At the end of the day, the market failed. There is no realistic way, especially now, to force all Texans to join a Griddy type plan where higher prices would signal to people to shut off the lights, TVs, heat pumps, etc. That means the quantity demanded of electricity will be unaffected by adjusting prices in the wholesale market. On the supply side, the potential of very high spot market prices was hoped to be an incentive for generators to invest in winterization and extra capacity with the thought that it would pay off during bouts of cold (or hot) weather. As it turns out, that that was not enough of an incentive. Once a weather event is upon us, technological capacity limits how much power can enter the grid, no matter how high the price gets.

So what can be done? By regulating that all power plants and natural gas pipelines in certain climate zones be winterized, it would increase the cost of generating power across the state similarly. This would mean the price of electricity would rise enough to cover the added cost of winterization and power plants should remain just as profitable as before. The ceiling on the spot market price of gas should be set where it maxes out just above the point where maximum electric generation is reached. If increasing the price cannot cause a supply response because of technological constraints, then further price increases serve no purpose. That doesn’t mean the cap will be low. Ideally, we would have power generation companies maintain backup generators that could be turned on during bouts of cold weather. Clearly, the ceiling of $9.00/kWh was not enough to have done that in preparation for this week. This is one case where it might take a general electricity tax to come up with revenue that could be used to subsidize excess capacity that could be brought online during a energy crisis.

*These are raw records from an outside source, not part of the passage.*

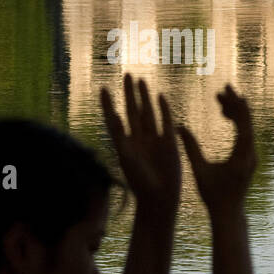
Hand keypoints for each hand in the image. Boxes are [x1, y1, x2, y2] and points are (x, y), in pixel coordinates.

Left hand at [100, 74, 181, 218]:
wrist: (160, 198)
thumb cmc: (140, 182)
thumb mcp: (127, 158)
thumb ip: (120, 137)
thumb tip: (113, 116)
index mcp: (125, 143)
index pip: (115, 118)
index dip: (109, 104)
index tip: (104, 89)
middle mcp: (138, 139)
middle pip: (132, 111)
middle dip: (129, 94)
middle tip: (126, 75)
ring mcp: (154, 140)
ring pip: (148, 113)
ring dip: (145, 97)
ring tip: (141, 81)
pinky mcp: (169, 143)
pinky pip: (165, 122)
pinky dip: (163, 109)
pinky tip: (160, 96)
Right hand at [177, 85, 256, 215]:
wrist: (229, 213)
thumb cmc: (212, 195)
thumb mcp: (199, 170)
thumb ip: (190, 147)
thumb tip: (177, 127)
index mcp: (241, 156)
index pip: (243, 124)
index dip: (234, 106)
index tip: (224, 92)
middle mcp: (250, 154)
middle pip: (247, 121)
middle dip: (235, 104)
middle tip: (222, 89)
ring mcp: (251, 156)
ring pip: (247, 126)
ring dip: (234, 111)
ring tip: (220, 98)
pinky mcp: (248, 158)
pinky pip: (245, 133)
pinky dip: (236, 121)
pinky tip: (224, 114)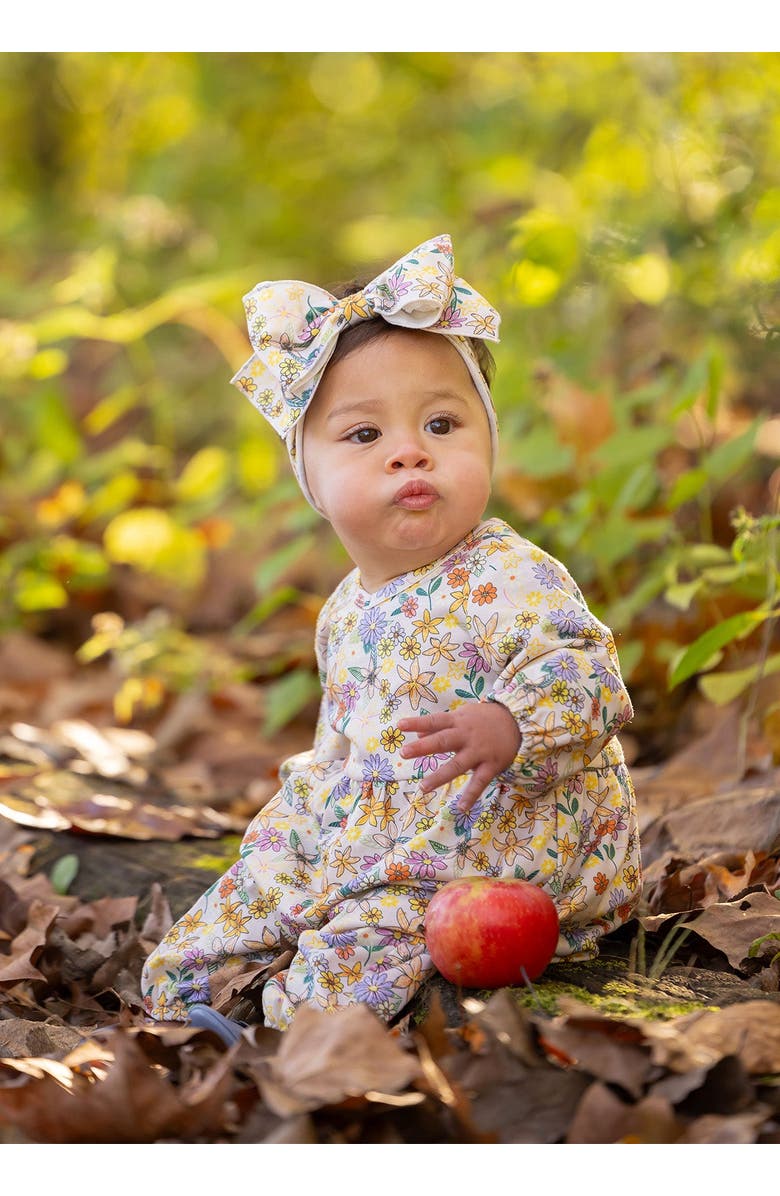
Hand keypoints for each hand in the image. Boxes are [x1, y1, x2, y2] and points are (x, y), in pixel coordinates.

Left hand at [397, 701, 521, 813]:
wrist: (517, 721)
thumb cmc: (483, 719)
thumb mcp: (462, 716)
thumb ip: (440, 725)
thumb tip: (418, 732)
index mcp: (458, 721)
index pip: (434, 721)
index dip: (417, 723)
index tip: (399, 726)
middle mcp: (466, 735)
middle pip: (443, 741)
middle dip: (423, 747)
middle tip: (404, 752)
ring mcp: (479, 751)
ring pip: (458, 765)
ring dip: (440, 777)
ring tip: (423, 788)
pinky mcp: (491, 765)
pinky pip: (480, 782)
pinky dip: (471, 795)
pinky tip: (460, 808)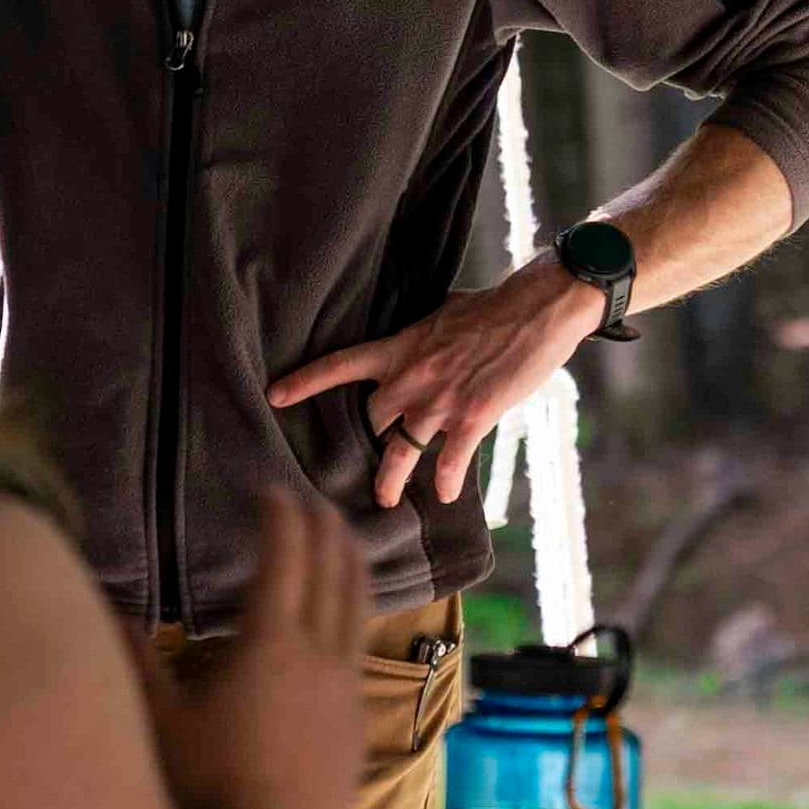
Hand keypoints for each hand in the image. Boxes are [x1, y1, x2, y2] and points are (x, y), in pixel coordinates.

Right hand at [142, 492, 367, 808]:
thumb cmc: (207, 788)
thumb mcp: (159, 721)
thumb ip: (134, 660)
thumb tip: (106, 609)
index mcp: (270, 643)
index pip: (285, 558)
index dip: (281, 517)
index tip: (271, 490)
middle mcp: (320, 655)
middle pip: (334, 571)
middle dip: (324, 527)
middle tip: (311, 500)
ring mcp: (347, 689)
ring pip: (358, 607)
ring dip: (350, 564)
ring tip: (343, 539)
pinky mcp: (358, 722)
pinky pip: (361, 648)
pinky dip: (354, 614)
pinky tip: (345, 621)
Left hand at [269, 264, 600, 508]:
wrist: (534, 311)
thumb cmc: (492, 307)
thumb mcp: (441, 314)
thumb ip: (420, 336)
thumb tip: (415, 339)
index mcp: (400, 348)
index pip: (339, 365)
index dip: (304, 382)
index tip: (274, 396)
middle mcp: (411, 377)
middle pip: (371, 420)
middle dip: (366, 442)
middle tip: (363, 462)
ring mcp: (440, 401)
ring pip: (400, 451)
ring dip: (390, 480)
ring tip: (385, 501)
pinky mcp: (472, 418)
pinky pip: (449, 461)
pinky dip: (445, 482)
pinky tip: (444, 495)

Hopefully the legislature will finally fix this and capacity will be adjusted so that there is always enough to meet demand. But what if this happens again for whatever reason? How do we get people to fully have power to scale back usage a little bit so that the rolling blackouts really can be 30 minutes and not 8-64 hours long? Perhaps ERCOT could issue a notice that once a crisis emerges that all electricity customers in the ERCOT area would have to pay $0.20-$0.25/kWh for electricity until the capacity was able to meet demand. This would give those who are on parts of the grid that have power an incentive to reduce usage, maybe by setting thermostats to 62 degrees rather than leaving them at 75 degrees. Any excess revenue generated could then be evenly distributed as a rebate to all customers in the ERCOT area. This would have the effect of ensuring that anyone using less than the average amount of electricity, like those in apartments or small houses, would not be made financially made worse off by the price surcharge.

That no one at ERCOT saw what happened as a possibility is shocking. Thankfully, the problems are straightforward and easy to fix...if the legislature and governor find the will and wisdom to fix them.